Youth and the Framing of the 2014 Popular Uprising in Burkina Faso

Monday, 7 July 2025: 14:00
Location: ASJE019 (Annex of the Faculty of Legal, Economic, and Social Sciences)
Oral Presentation
Zerbo ARMEL TIESSOUMA THÉODORE, University of Lisala, Burkina Faso
In mobilizing protesters for anti-government protests, the challenge of framing the socio-political reality arises acutely. In the case of Burkina Faso in 2014, protesters were moreover faced with a particularly long-standing regime—Blaise Compaoré had ruled the country from 1987 to 2014. Such a situation highlights the struggle for meaning via a contentious praxis of politics through the dissemination of frames (Benford and Snow, 2000; Contamin, 2010; Snow, 2011). In Burkina Faso, these frames were based on the distinctive moral logic between “them” and “us” to establish protest as a legitimate means for achieving social and political justice. Driven by civil society actors such as the Balai Citoyen collective, and disseminated especially via Facebook, this created an opposition against the state apparatus that had hitherto failed to materialize, let alone succeed in toppling the government.

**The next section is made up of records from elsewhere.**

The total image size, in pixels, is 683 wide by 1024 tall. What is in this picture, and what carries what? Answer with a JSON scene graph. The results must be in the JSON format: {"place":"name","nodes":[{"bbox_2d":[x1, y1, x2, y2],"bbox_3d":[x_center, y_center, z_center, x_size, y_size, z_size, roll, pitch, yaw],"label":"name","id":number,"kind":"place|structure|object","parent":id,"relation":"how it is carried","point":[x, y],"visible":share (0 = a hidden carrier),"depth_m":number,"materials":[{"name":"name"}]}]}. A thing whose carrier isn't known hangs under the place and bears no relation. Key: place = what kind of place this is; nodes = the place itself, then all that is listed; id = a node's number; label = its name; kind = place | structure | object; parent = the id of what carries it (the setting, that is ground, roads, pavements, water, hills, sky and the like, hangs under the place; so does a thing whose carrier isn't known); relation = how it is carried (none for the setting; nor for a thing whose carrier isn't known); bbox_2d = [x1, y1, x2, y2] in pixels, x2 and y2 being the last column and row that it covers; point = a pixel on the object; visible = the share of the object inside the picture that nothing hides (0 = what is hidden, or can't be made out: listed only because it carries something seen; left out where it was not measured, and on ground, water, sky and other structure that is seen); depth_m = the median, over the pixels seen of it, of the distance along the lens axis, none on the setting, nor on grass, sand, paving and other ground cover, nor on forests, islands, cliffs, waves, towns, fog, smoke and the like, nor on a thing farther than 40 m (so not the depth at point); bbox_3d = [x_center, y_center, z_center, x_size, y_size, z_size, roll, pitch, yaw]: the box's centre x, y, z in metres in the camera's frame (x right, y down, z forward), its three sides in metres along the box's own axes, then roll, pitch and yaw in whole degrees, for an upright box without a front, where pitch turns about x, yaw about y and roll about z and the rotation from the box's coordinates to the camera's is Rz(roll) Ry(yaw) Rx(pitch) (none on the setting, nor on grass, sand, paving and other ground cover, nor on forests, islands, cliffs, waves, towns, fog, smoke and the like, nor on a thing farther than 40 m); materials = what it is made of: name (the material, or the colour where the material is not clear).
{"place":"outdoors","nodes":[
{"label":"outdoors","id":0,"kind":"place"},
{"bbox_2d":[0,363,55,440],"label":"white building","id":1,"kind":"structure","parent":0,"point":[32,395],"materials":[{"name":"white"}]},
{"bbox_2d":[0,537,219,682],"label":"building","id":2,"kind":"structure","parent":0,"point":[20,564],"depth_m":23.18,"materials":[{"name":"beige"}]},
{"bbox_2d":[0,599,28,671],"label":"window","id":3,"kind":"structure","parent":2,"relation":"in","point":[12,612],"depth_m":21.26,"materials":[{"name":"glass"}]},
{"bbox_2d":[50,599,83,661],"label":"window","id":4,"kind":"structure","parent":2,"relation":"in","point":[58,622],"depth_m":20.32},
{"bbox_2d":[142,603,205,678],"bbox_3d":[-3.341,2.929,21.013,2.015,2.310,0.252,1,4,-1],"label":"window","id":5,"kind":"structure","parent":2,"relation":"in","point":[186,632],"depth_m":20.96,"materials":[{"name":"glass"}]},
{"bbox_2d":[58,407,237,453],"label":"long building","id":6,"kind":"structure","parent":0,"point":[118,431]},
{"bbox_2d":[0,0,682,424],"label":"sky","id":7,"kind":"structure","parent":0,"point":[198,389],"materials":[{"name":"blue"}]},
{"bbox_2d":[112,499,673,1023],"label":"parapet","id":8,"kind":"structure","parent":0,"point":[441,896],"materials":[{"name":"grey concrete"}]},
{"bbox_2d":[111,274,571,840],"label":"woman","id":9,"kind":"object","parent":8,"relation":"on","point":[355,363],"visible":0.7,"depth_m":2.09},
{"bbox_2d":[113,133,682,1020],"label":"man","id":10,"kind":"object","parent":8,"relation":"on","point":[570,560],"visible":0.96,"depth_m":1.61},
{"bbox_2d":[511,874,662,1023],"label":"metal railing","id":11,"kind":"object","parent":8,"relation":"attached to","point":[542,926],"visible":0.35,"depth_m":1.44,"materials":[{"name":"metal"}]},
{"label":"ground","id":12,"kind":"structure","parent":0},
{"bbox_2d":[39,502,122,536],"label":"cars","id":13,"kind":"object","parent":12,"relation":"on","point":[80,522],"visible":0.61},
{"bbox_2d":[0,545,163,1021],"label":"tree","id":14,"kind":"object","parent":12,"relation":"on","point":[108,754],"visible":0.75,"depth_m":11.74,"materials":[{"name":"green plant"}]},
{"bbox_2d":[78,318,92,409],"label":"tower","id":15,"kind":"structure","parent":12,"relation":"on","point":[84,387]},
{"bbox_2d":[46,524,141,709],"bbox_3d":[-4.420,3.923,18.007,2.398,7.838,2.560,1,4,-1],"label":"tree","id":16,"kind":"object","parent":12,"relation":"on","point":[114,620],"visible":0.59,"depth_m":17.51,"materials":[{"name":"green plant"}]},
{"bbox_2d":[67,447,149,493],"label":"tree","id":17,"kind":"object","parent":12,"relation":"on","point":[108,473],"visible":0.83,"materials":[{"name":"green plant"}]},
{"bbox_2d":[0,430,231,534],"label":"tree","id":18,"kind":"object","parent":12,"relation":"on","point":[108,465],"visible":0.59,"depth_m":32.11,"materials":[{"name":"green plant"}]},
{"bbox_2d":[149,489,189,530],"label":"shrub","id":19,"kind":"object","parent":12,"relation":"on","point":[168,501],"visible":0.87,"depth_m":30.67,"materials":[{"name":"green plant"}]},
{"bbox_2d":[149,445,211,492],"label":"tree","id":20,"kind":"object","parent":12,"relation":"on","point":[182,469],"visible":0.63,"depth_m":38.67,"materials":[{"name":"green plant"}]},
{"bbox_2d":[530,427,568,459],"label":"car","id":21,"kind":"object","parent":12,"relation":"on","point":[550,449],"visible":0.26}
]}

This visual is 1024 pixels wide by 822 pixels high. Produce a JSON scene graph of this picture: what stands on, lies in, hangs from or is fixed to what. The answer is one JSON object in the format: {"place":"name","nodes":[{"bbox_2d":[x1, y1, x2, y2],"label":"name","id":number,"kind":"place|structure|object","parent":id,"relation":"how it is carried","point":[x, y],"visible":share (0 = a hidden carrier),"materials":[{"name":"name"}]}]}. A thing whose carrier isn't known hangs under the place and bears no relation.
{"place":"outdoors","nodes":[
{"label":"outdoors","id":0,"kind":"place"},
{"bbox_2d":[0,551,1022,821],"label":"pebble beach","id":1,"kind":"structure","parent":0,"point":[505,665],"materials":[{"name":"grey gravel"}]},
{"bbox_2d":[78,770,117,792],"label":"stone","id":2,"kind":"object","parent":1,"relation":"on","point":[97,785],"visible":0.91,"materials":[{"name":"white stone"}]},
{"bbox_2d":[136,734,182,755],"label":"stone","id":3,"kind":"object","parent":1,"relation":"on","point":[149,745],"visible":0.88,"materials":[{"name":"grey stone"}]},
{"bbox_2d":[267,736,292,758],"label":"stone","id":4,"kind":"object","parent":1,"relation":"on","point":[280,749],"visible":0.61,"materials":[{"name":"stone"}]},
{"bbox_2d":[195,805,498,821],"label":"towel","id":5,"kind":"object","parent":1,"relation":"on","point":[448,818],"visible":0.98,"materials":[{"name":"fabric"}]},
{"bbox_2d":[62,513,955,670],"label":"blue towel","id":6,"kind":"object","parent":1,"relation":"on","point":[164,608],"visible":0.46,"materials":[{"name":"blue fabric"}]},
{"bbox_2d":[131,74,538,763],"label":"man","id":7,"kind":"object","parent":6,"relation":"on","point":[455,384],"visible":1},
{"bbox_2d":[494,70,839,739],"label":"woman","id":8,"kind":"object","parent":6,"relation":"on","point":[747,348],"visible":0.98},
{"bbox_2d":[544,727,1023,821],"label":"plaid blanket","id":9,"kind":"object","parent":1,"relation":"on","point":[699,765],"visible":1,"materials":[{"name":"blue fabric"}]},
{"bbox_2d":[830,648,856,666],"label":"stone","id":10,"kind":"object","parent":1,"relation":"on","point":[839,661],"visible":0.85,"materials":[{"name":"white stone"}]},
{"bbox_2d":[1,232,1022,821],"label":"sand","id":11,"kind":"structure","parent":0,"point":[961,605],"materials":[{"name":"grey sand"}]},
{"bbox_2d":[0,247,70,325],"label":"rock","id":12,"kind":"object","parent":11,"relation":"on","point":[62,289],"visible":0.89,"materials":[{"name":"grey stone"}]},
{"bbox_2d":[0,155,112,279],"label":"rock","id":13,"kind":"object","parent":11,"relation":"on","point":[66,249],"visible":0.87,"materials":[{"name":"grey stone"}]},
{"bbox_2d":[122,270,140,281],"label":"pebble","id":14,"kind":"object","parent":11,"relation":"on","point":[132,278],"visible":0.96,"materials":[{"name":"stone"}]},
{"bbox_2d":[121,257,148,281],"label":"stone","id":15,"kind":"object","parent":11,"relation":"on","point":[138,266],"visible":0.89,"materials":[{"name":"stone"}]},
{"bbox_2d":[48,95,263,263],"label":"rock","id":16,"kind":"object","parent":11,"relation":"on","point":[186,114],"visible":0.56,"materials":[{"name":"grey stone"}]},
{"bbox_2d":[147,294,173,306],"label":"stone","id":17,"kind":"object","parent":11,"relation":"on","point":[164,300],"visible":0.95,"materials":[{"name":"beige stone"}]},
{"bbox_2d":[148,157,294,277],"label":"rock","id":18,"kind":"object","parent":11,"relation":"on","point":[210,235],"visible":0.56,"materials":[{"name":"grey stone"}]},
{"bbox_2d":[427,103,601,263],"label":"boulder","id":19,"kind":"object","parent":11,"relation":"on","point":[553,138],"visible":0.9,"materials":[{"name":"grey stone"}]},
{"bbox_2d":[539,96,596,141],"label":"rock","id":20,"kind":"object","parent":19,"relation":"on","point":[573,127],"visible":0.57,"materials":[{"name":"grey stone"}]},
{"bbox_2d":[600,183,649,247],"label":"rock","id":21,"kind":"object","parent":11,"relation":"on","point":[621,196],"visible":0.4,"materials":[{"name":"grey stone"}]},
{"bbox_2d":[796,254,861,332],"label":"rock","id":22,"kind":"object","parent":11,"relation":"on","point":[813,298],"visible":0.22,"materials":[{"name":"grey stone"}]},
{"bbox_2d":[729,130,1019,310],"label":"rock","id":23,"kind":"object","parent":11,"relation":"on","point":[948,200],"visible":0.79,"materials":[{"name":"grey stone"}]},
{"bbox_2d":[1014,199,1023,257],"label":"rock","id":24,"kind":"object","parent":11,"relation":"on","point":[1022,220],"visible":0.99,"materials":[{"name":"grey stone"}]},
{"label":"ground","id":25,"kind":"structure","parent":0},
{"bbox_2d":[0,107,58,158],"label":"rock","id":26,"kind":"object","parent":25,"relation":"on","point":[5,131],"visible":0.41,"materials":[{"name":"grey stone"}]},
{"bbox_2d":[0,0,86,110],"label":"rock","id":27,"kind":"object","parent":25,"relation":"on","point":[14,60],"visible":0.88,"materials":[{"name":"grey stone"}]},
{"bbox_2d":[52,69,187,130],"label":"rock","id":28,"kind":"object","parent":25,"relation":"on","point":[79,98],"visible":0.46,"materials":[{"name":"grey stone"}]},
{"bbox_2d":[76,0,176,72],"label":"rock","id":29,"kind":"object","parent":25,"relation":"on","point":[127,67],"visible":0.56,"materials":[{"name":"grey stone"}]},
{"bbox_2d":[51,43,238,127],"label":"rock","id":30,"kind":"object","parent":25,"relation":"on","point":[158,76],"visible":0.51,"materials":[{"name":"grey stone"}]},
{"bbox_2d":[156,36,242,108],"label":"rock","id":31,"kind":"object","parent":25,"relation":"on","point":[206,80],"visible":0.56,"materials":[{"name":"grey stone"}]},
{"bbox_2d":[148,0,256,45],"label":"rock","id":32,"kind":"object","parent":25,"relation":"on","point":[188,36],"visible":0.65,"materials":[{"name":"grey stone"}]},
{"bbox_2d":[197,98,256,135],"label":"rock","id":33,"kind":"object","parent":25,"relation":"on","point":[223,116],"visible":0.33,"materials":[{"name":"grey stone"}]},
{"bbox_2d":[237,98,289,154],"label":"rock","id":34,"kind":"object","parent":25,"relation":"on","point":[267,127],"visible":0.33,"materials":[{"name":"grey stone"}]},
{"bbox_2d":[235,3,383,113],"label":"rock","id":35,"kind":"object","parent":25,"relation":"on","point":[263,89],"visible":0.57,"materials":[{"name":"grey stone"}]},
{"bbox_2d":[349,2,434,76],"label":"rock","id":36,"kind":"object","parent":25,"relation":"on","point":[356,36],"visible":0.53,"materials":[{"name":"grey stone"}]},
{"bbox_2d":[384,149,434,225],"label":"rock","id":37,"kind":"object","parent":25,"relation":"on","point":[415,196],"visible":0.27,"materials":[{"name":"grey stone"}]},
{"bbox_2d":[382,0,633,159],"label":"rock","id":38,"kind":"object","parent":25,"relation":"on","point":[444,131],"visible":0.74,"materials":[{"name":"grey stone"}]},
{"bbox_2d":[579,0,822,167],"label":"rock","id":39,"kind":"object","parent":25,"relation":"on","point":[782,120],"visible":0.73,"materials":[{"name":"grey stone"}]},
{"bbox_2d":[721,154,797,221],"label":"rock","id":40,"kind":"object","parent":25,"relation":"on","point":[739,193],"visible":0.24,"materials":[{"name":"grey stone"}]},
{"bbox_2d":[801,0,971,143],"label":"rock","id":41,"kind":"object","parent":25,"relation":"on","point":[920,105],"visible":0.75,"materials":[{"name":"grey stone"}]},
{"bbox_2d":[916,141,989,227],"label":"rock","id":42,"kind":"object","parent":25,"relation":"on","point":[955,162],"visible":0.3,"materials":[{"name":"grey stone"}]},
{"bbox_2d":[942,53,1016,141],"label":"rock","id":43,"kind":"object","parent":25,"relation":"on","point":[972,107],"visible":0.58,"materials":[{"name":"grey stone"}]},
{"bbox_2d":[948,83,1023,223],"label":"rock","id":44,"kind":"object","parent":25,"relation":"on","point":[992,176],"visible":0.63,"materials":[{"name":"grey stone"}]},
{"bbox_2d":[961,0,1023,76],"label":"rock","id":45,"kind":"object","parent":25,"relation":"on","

The current paper highlights the biographies of certain members of the Balai Citoyen and emphasizes the latter’s significance as a youth movement. It reflects an Internet users-focused narrative analysis of the protest on the collective’s leaders experience of the protest combined with their biographies by Jaffré (2019).

The Balai Citoyen's activism intervenes in an academic context marked by a scientific debate on the globalization of the concept of youth (Philipps, 2018). Our present study is part of an examination of political protest praxis based on the framing of the concept “youth.” The paper argues that the aspect of age and generation was important to mobilize a population that had largely grown up under the rule of the Compaoré regime. It is based on ethnographic, archival and documentary data and utilizes the theoretical reference to Mannheim's “Problem of Generations” defined on the basis of the sharing of a common horizon within a generational whole under the action of a generational unit (Mannheim et al., 2011).